Ranks and order of entities: how often the entity is used (in the corpus of texts).
The presence of a description of entities: a description of an entity in a natural language.
The time of occurrence of the fact: storage of the time of appearance of the fact for each entity (helps to monitor the relevance of the facts)
Is the ontology updated: do new knowledge appear in the ontology (an important aspect for the modern, rapidly changing world).
Presence of facts: storage of facts in ontology (for example, Pushkin was born in 1799).
Storage of the truth of knowledge.
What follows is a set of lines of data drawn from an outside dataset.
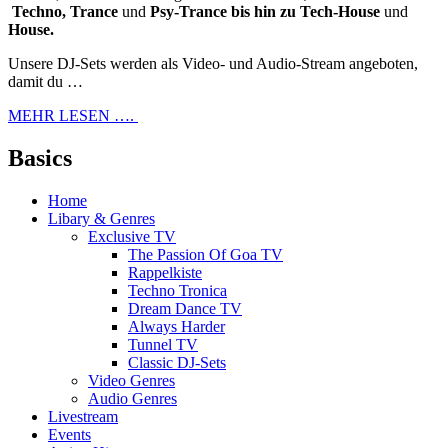
Techno, Trance
und
Psy-Trance bis hin zu Tech-House
und
House.
Unsere DJ-Sets werden als Video- und Audio-Stream angeboten,
damit du …
MEHR LESEN ….
Basics
Home
Libary & Genres
Exclusive TV
The Passion Of Goa TV
Rappelkiste
Techno Tronica
Dream Dance TV
Always Harder
Tunnel TV
Classic DJ-Sets
Video Genres
Audio Genres
Livestream
Events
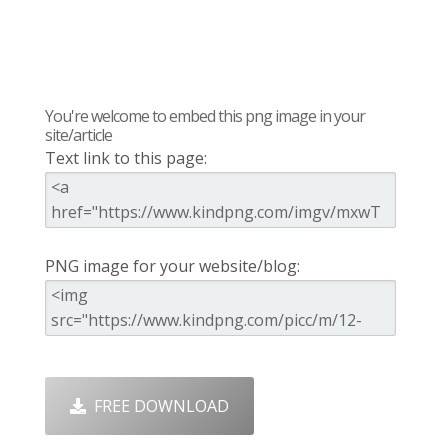
You're welcome to embed this png image in your
site/article
Text link to this page:
PNG image for your website/blog:
FREE DOWNLOAD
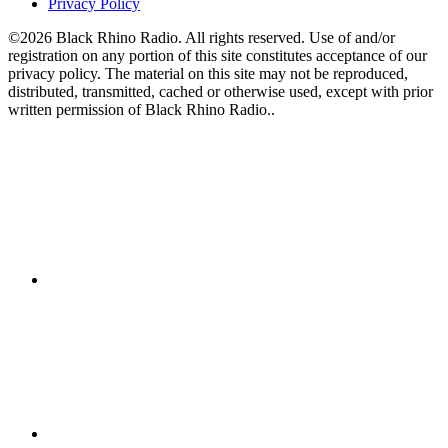
Privacy Policy
©2026 Black Rhino Radio. All rights reserved. Use of and/or
registration on any portion of this site constitutes acceptance of our
privacy policy. The material on this site may not be reproduced,
distributed, transmitted, cached or otherwise used, except with prior
written permission of Black Rhino Radio..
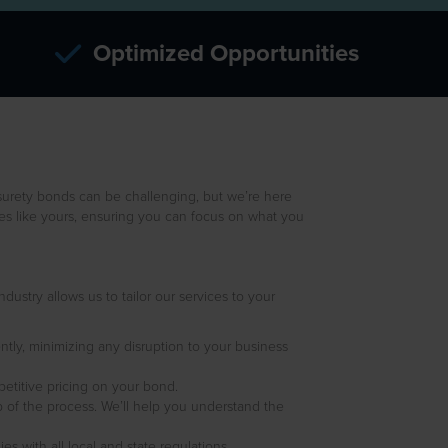
Optimized Opportunities
surety bonds can be challenging, but we’re here
ses like yours, ensuring you can focus on what you
ustry allows us to tailor our services to your
ntly, minimizing any disruption to your business
petitive pricing on your bond.
 of the process. We’ll help you understand the
 with all local and state regulations.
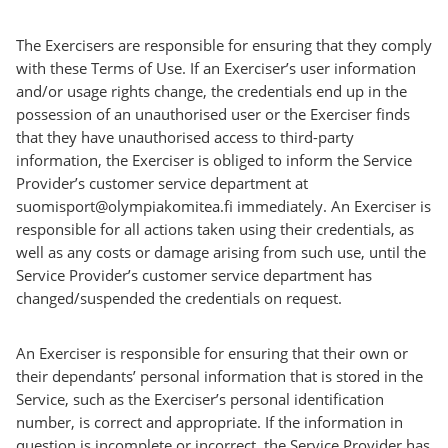
The Exercisers are responsible for ensuring that they comply
with these Terms of Use. If an Exerciser’s user information
and/or usage rights change, the credentials end up in the
possession of an unauthorised user or the Exerciser finds
that they have unauthorised access to third-party
information, the Exerciser is obliged to inform the Service
Provider’s customer service department at
suomisport@olympiakomitea.fi immediately. An Exerciser is
responsible for all actions taken using their credentials, as
well as any costs or damage arising from such use, until the
Service Provider’s customer service department has
changed/suspended the credentials on request.
An Exerciser is responsible for ensuring that their own or
their dependants’ personal information that is stored in the
Service, such as the Exerciser’s personal identification
number, is correct and appropriate. If the information in
question is incomplete or incorrect, the Service Provider has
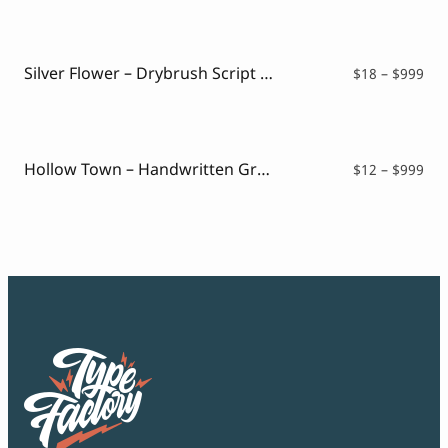
$12
thr
$99
Silver Flower – Drybrush Script Font
Pri
$
18
–
$
999
ran
$18
thr
$99
Hollow Town – Handwritten Graffiti
Pri
$
12
–
$
999
ran
$12
thr
$99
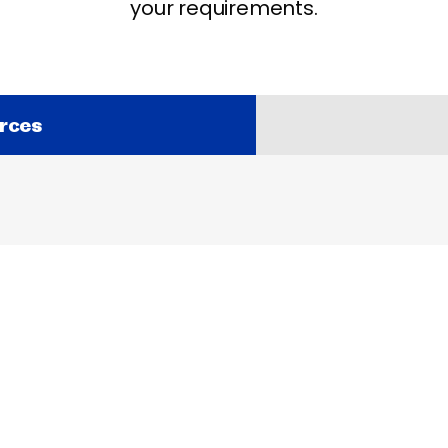
your requirements.
rces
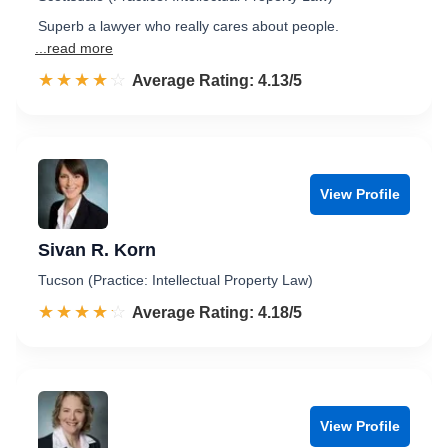
Superb a lawyer who really cares about people.
...read more
☆☆☆☆☆
★★★★★
Rated 4.1 out of 5
Average Rating: 4.13/5
View Profile
Sivan R. Korn
Tucson (Practice: Intellectual Property Law)
☆☆☆☆☆
★★★★★
Rated 4.2 out of 5
Average Rating: 4.18/5
View Profile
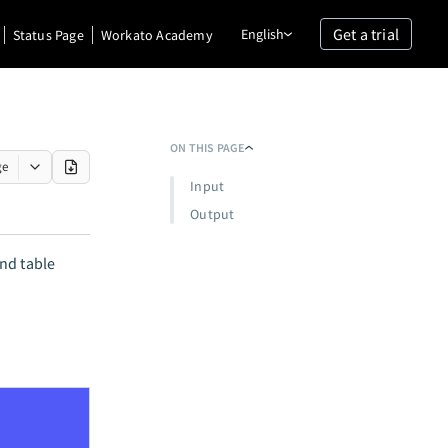
Get a trial
English
Status Page
Workato Academy
ON THIS PAGE
ge
Input
Output
nd table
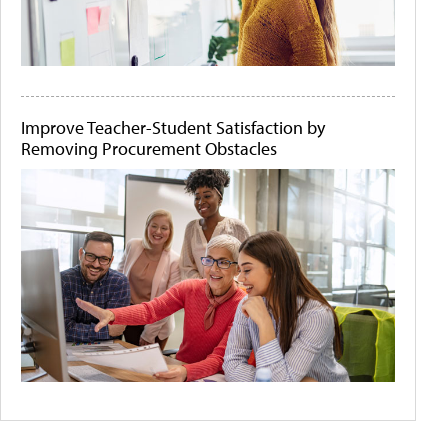
Improve Teacher-Student Satisfaction by
Removing Procurement Obstacles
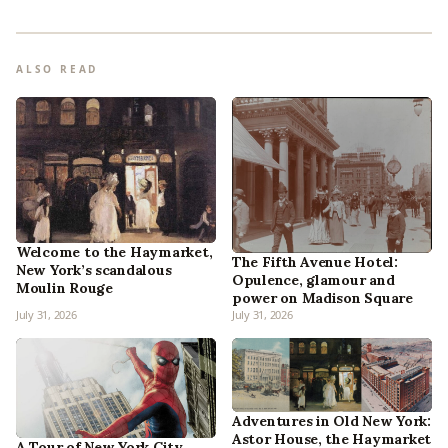
ALSO READ
Welcome to the Haymarket,
The Fifth Avenue Hotel:
New York’s scandalous
Opulence, glamour and
Moulin Rouge
power on Madison Square
July 31, 2026
July 31, 2026
Adventures in Old New York:
Astor House, the Haymarket
A Tour of New York City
The ability to store knowledge with negation: storage of the coefficient of truth of knowledge, due to it you can store negative knowledge (for example, a penguin does not fly).
Inheritance and polymorphism of knowledge: knowledge from the upper levels of ontology extends to lower levels (for example, an animal has the “breathe” action, then it applies to all representatives of this class in ontology).
Ranking of knowledge by frequency of use: how often people use this or that knowledge in communication, correspondence, on the Internet.
DBpedia | Freebase | OpenCYC | Wikidata | MSL | |
---|---|---|---|---|---|
Support for languages other than English | + | + | - | + | + |
Ranks of relations between entities | - | - | - | + | + |
Ranks and order of entities | - | + | - | - | + |
The presence of a description of entities | + | + | + | + | + |
The time of occurrence of the fact | - | - | - | + | + |
Is the ontology updated | - | - | - | + | + |
Presence of facts | - | - | + | - | + |
Storage of the truth of knowledge. The ability to store knowledge with negation |
- | - | - | - | + |
Inheritance and polymorphism of knowledge | - | - | - | - | + |
Ranking of knowledge by frequency of use | - | - | - | - | + |
Almost all companies want to make informed decisions, spending as little time and resources as possible. This is the main reason why a wide range of companies from various industries invests in the field of artificial intelligence.
In our work, we wanted to use the knowledge already accumulated in ontologies. To do this, we downloaded several large ontologies, parsed them and built an interface that takes into account their features. Using this interface, you can see the relationship between entities and their hierarchy. Due to this, we noticed a large number of errors in these ontologies. If you try to build an intelligent system on one of these ontologies, the answers will be illogical and unpredictable.
Thus, the ontologies listed above are much more suitable for search problems, but are practically not applicable to the tasks that arise when constructing systems of General Artificial Intelligence.
That is why our laboratory pays so much attention to the quality of basic knowledge and the technological properties of the abstract-ideal layer that contains them.